▶ _EXTRACTED TEXT_
# kNN Optimization

#### K Nearest Neighbor Optimization Parameters Explained

These are the most commonly adjusted parameters with k Nearest Neighbor Algorithms. Let’s take a deeper look at what they are used for and how to change their values:

n_neighbor: (default 5) This is the most fundamental parameter with kNN algorithms. It regulates how many neighbors should be checked when an item is being classified.

weights: (default: “uniform“) Another important parameter, weights, signifies how weight should be distributed between neighbor values.

uniform” : This value will cause weights to be distributed equally among all neighbor values.

distance” : This value will cause weights to be distributed based on their distance (inversely correlated). Closer neighbors will have a higher weight in the algorithm.

[callable] : You can also define a function and assign it to this parameter. Weights will be custom based on the array you are providing.

algorithm: (default: “auto”) Signifies the algorithm that will be used to compute nearest neighbors.

auto“: Uses most suitable algorithm automatically based on dataset.

ball_tree“: Uses BallTree algorithm

kd_tree“: Uses KDTree algorithm

brute“: Uses brute-force search

## Examples:

``knn = KNeighborsClassifier(n_neighbors=40)``
``knn = KNeighborsClassifier(n_neighbors=40, weights="distance")``
``knn = KNeighborsClassifier(algorithm="brute")``

## More parameters

#### More kNN Optimization Parameters for fine tuning

Further on, these parameters can be used for further optimization, to avoid performance and size inefficiencies as well as suboptimal algorithm results:

• leaf_size
• p
• n_jobs

### leaf_size

(default: 30)

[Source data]
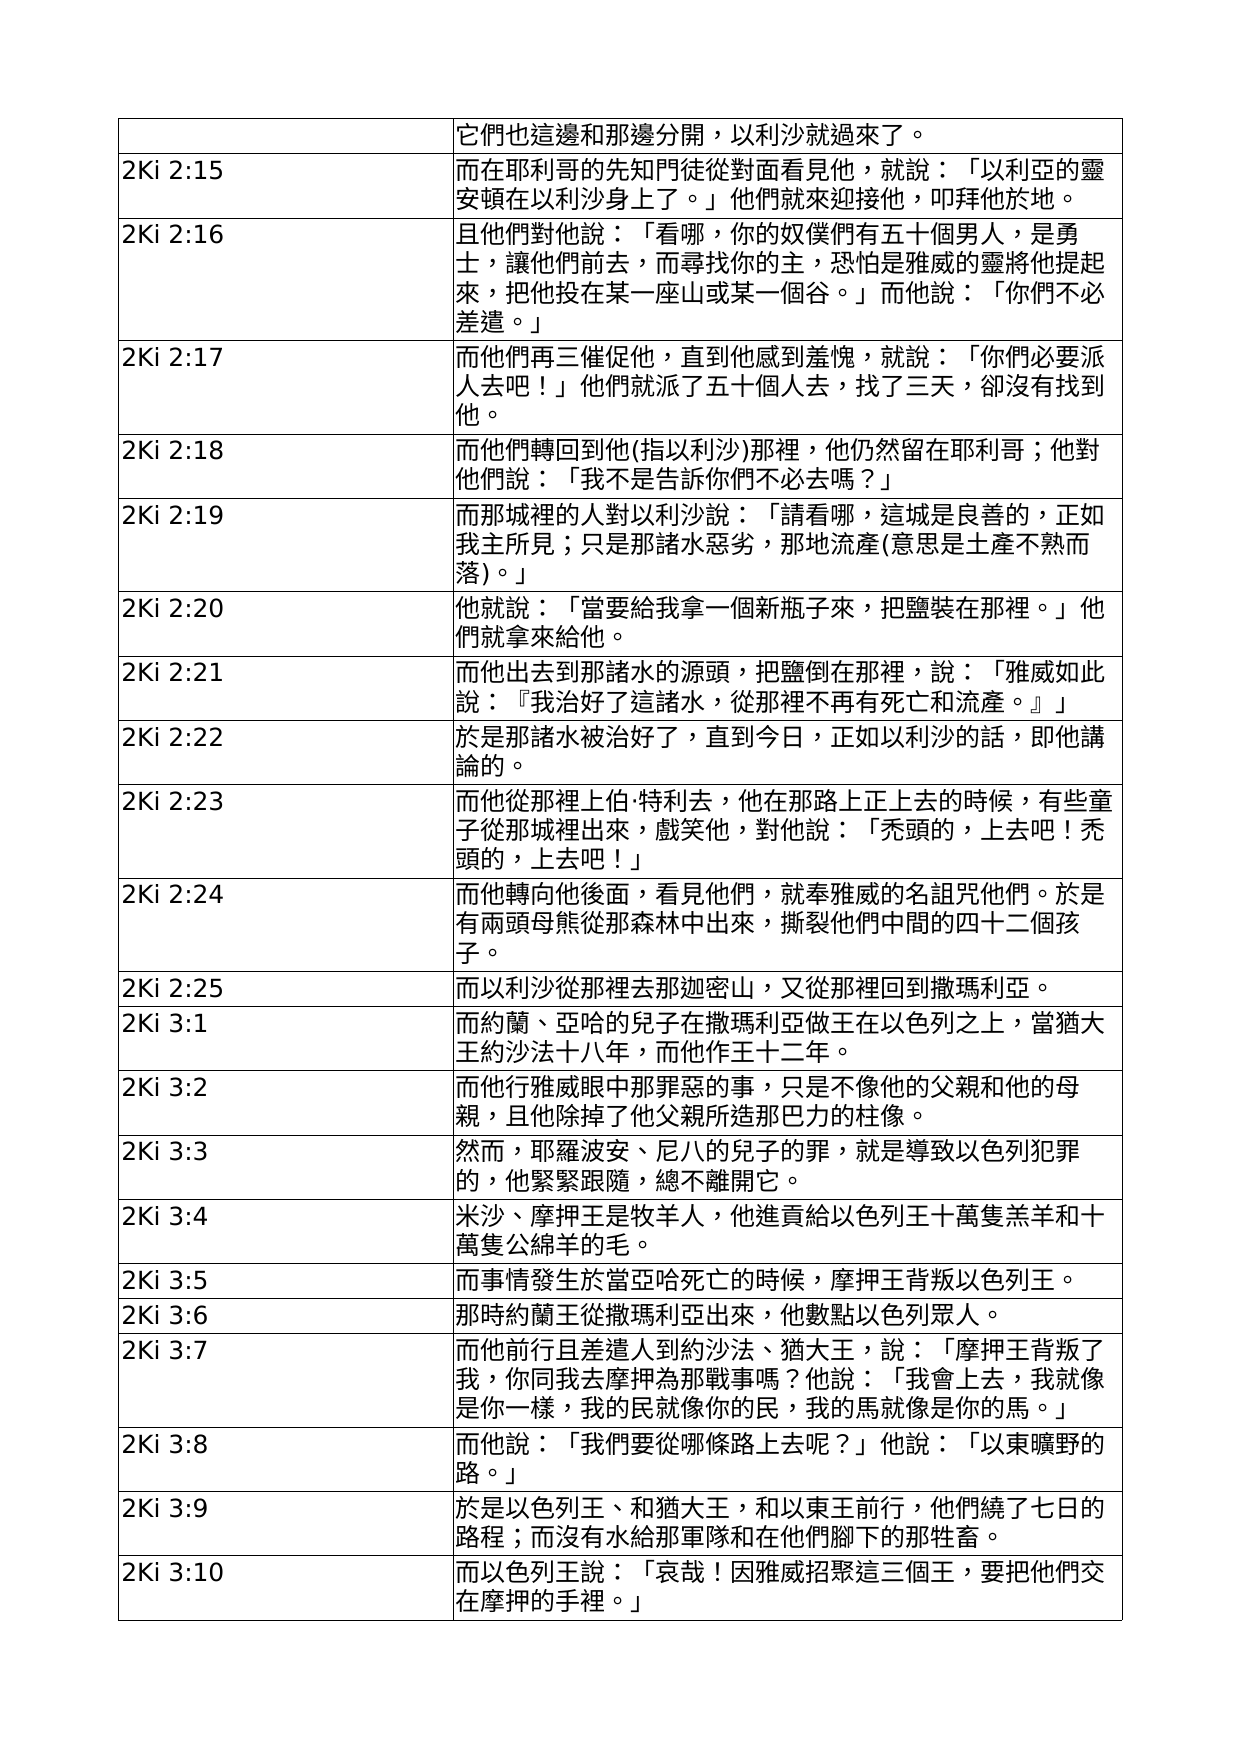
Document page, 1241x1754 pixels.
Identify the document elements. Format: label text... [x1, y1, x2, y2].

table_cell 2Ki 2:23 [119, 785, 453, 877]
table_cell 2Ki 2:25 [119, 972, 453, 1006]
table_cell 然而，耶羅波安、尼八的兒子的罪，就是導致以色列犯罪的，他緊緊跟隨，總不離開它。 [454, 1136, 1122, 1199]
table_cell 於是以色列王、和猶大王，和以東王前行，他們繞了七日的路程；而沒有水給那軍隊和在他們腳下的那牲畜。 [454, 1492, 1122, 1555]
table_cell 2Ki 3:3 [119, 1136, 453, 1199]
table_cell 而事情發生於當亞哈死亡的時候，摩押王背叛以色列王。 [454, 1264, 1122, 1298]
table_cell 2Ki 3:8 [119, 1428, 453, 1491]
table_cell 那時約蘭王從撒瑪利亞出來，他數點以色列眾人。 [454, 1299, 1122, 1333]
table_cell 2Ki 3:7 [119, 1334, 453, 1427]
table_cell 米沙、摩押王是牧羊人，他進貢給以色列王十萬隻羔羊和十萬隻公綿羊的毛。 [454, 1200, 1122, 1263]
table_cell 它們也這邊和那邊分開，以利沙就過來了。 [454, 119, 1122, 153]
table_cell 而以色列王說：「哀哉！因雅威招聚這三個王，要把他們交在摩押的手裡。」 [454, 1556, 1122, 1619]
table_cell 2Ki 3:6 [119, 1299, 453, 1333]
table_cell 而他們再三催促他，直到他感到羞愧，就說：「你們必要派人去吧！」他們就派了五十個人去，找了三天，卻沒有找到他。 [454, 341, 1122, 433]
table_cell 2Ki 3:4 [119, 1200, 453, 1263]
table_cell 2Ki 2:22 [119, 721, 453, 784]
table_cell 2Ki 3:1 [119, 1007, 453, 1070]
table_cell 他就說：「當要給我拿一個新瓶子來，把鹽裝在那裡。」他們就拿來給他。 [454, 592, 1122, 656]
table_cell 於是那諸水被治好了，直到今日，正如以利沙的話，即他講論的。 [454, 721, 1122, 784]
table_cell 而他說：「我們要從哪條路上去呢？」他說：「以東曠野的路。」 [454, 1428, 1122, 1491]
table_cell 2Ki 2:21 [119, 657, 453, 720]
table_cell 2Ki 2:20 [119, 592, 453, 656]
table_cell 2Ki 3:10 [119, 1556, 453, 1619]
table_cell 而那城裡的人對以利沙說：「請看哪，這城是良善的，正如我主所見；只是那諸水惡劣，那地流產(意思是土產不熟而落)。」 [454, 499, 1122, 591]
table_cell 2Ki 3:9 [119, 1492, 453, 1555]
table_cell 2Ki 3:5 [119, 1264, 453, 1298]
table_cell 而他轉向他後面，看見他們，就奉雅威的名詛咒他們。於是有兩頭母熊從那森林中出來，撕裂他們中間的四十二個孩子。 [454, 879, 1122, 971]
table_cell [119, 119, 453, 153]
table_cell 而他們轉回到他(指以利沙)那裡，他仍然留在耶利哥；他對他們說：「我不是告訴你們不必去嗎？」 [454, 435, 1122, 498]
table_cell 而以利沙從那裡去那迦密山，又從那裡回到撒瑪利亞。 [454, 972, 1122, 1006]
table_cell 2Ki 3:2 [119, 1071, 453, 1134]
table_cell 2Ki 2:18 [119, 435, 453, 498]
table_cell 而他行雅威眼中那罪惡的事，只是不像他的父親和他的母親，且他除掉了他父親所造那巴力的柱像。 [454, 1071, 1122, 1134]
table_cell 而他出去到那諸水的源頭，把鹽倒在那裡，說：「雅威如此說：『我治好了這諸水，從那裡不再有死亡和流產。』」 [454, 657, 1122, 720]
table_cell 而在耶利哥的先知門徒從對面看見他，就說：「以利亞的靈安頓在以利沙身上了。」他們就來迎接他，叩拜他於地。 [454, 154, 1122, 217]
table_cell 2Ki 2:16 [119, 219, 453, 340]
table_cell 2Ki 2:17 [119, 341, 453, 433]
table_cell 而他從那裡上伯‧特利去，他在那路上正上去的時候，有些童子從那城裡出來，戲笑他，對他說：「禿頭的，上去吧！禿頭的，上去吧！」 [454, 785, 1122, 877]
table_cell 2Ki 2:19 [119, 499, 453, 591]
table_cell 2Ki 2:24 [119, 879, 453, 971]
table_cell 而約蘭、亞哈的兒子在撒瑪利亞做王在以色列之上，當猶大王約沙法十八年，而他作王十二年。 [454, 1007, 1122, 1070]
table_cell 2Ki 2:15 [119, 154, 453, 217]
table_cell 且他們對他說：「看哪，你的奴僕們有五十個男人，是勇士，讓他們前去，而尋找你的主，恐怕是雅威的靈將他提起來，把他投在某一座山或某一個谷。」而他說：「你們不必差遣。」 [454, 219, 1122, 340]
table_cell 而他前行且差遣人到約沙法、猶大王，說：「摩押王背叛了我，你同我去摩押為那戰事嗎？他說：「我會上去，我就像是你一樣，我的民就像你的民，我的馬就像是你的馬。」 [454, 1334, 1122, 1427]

---

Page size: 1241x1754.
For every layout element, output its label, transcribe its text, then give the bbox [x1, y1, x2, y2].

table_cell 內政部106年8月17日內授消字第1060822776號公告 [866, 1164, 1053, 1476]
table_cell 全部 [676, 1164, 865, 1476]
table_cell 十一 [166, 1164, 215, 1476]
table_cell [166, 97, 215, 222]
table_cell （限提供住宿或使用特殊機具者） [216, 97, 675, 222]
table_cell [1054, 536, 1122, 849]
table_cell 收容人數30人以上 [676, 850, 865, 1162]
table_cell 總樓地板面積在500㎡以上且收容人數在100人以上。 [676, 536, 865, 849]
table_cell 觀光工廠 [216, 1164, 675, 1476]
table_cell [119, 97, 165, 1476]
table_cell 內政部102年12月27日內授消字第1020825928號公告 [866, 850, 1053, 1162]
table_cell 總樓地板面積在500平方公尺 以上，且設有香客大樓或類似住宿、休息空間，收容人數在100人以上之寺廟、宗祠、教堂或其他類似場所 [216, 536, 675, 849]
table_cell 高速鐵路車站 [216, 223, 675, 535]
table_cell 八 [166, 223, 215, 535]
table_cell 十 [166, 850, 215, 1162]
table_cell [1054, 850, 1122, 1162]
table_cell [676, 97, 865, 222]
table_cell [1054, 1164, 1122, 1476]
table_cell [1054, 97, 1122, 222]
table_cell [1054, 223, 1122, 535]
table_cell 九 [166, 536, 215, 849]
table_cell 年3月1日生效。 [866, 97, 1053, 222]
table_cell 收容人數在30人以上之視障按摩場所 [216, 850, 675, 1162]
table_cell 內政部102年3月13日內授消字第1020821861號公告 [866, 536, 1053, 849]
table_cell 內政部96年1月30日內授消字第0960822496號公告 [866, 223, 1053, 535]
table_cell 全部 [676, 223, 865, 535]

▶ _BRIEF 1_
Answer these questions using the kNN optimization page:
(a) What is the default value of n_neighbor?
(b) When weights is set to distance, which neighbors get a higher weight?
(c) What is the default value of leaf_size?
▶ _BRIEF 2_
Repeat the passage of the kNN optimization page word for word, from "n_neighbor: (default 5)" up to and including "in the algorithm.".

▶ _PROBLEM SOLUTION 1_
(a) 5
(b) Closer neighbors
(c) 30

▶ _PROBLEM SOLUTION 2_
n_neighbor: (default 5) This is the most fundamental parameter with kNN algorithms. It regulates how many neighbors should be checked when an item is being classified.

weights: (default: “uniform“) Another important parameter, weights, signifies how weight should be distributed between neighbor values.

uniform” : This value will cause weights to be distributed equally among all neighbor values.

distance” : This value will cause weights to be distributed based on their distance (inversely correlated). Closer neighbors will have a higher weight in the algorithm.